__Problem details__
Write the lines of the material from the one containing "Document page, 1500x1125 pixels." through the one containing "text_box Lastro: Metal [988, 851, 1129, 940]", both included, as a JSON list of strings with one string per line and blank lines omitted.

— Begin Supplied data —

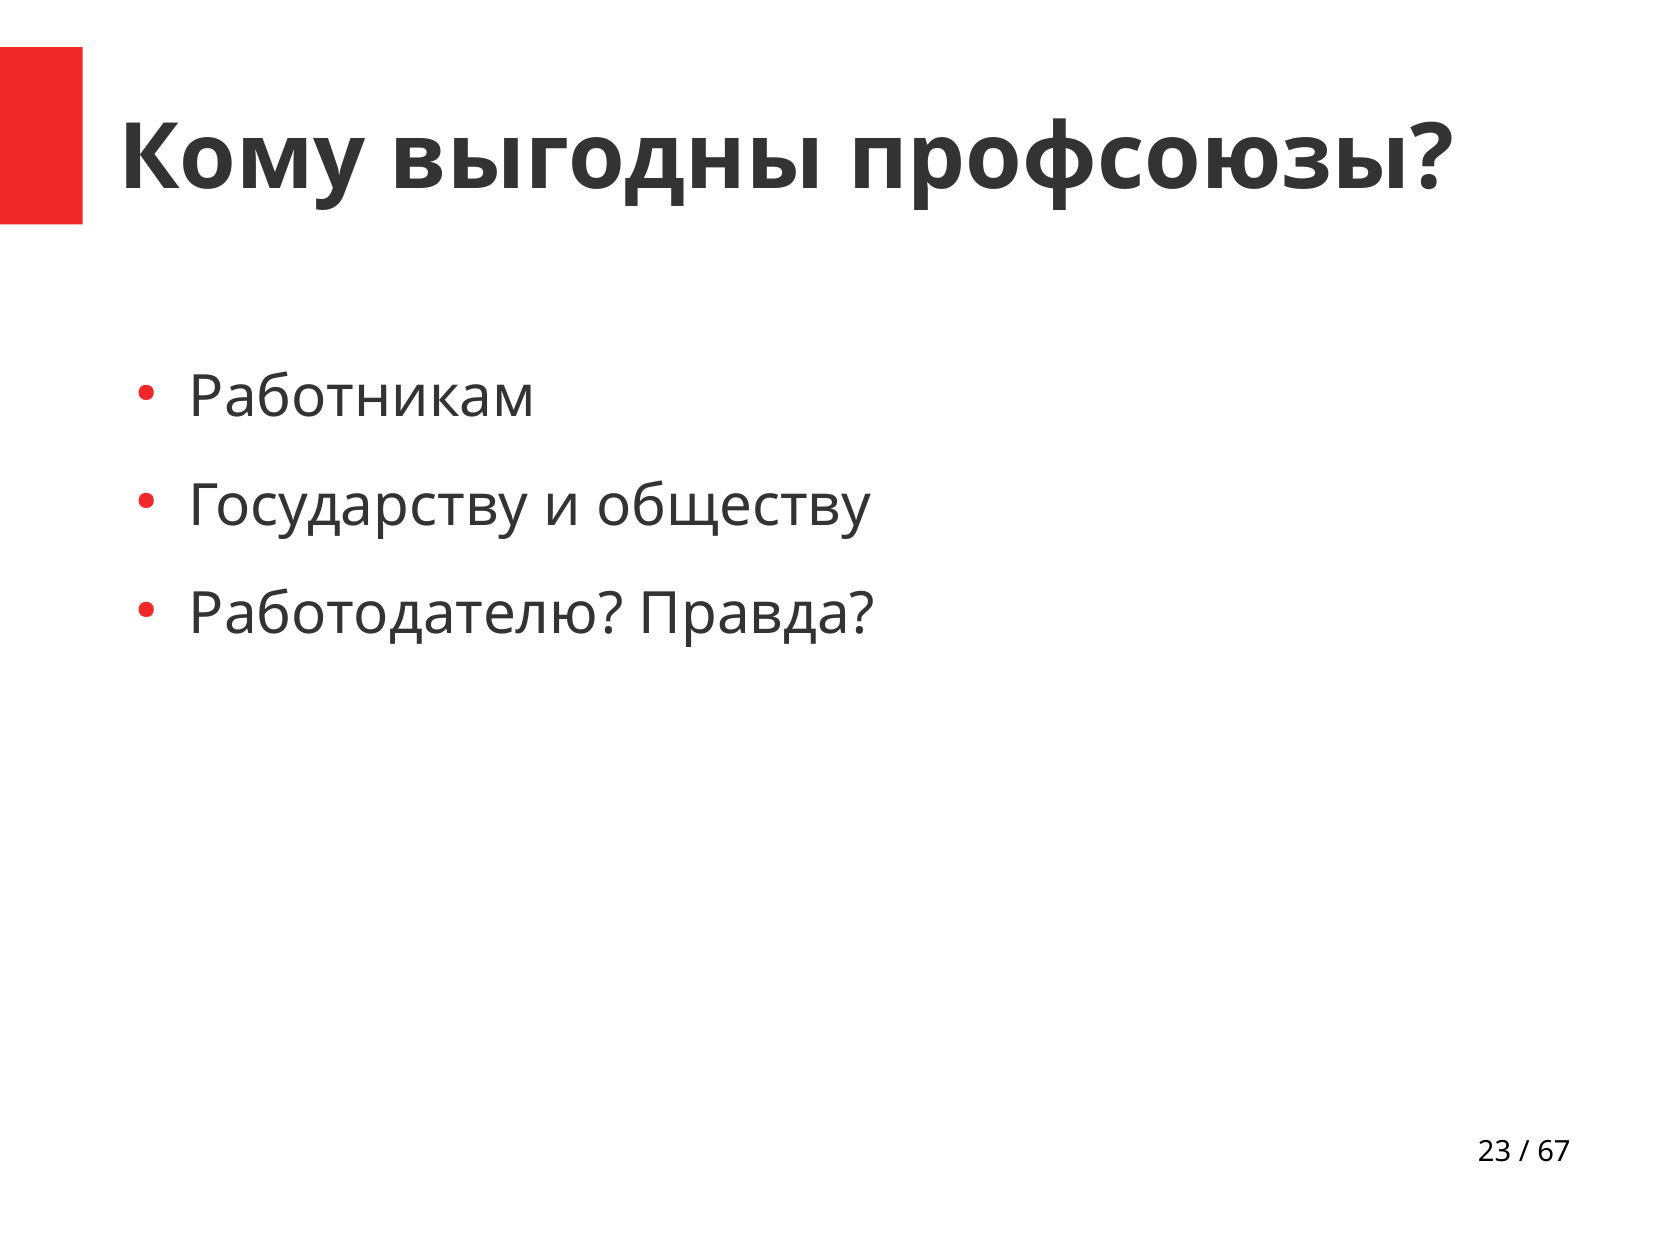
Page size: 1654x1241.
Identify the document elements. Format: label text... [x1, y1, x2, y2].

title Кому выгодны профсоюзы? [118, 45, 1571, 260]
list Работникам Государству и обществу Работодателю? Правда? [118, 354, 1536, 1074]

— End Supplied data —
— Begin Supplied data —

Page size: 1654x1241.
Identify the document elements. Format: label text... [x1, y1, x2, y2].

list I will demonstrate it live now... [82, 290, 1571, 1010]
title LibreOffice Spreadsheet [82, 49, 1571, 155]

— End Supplied data —
— Begin Supplied data —

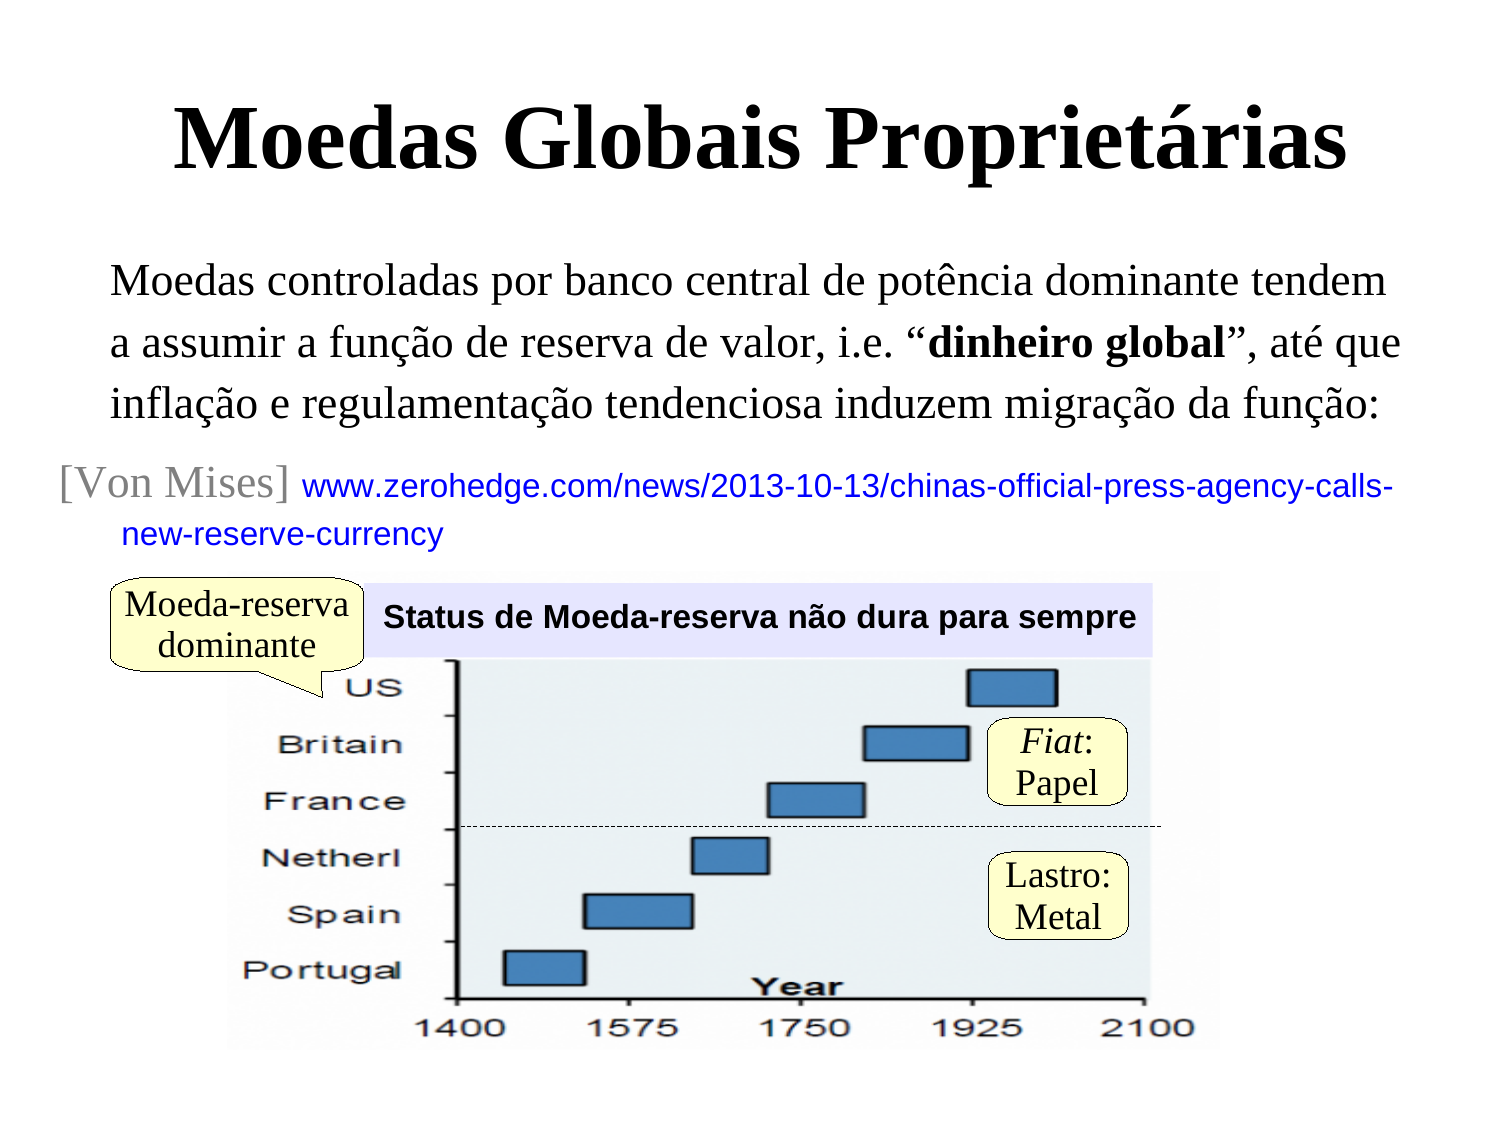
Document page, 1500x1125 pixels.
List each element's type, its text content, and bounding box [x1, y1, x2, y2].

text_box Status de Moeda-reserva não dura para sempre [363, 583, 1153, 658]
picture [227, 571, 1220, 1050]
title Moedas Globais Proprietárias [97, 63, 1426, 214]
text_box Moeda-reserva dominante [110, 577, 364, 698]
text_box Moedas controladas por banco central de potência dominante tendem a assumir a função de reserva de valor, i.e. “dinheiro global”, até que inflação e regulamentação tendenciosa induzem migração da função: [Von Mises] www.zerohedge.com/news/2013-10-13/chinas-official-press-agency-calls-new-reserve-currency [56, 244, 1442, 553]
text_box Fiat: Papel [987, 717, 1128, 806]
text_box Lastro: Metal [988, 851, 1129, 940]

— End Supplied data —

__Result for this exercise__
[
  "Document page, 1500x1125 pixels.",
  "List each element's type, its text content, and bounding box [x1, y1, x2, y2].",
  "text_box Status de Moeda-reserva não dura para sempre [363, 583, 1153, 658]",
  "picture [227, 571, 1220, 1050]",
  "title Moedas Globais Proprietárias [97, 63, 1426, 214]",
  "text_box Moeda-reserva dominante [110, 577, 364, 698]",
  "text_box Moedas controladas por banco central de potência dominante tendem a assumir a função de reserva de valor, i.e. “dinheiro global”, até que inflação e regulamentação tendenciosa induzem migração da função: [Von Mises] www.zerohedge.com/news/2013-10-13/chinas-official-press-agency-calls-new-reserve-currency [56, 244, 1442, 553]",
  "text_box Fiat: Papel [987, 717, 1128, 806]",
  "text_box Lastro: Metal [988, 851, 1129, 940]"
]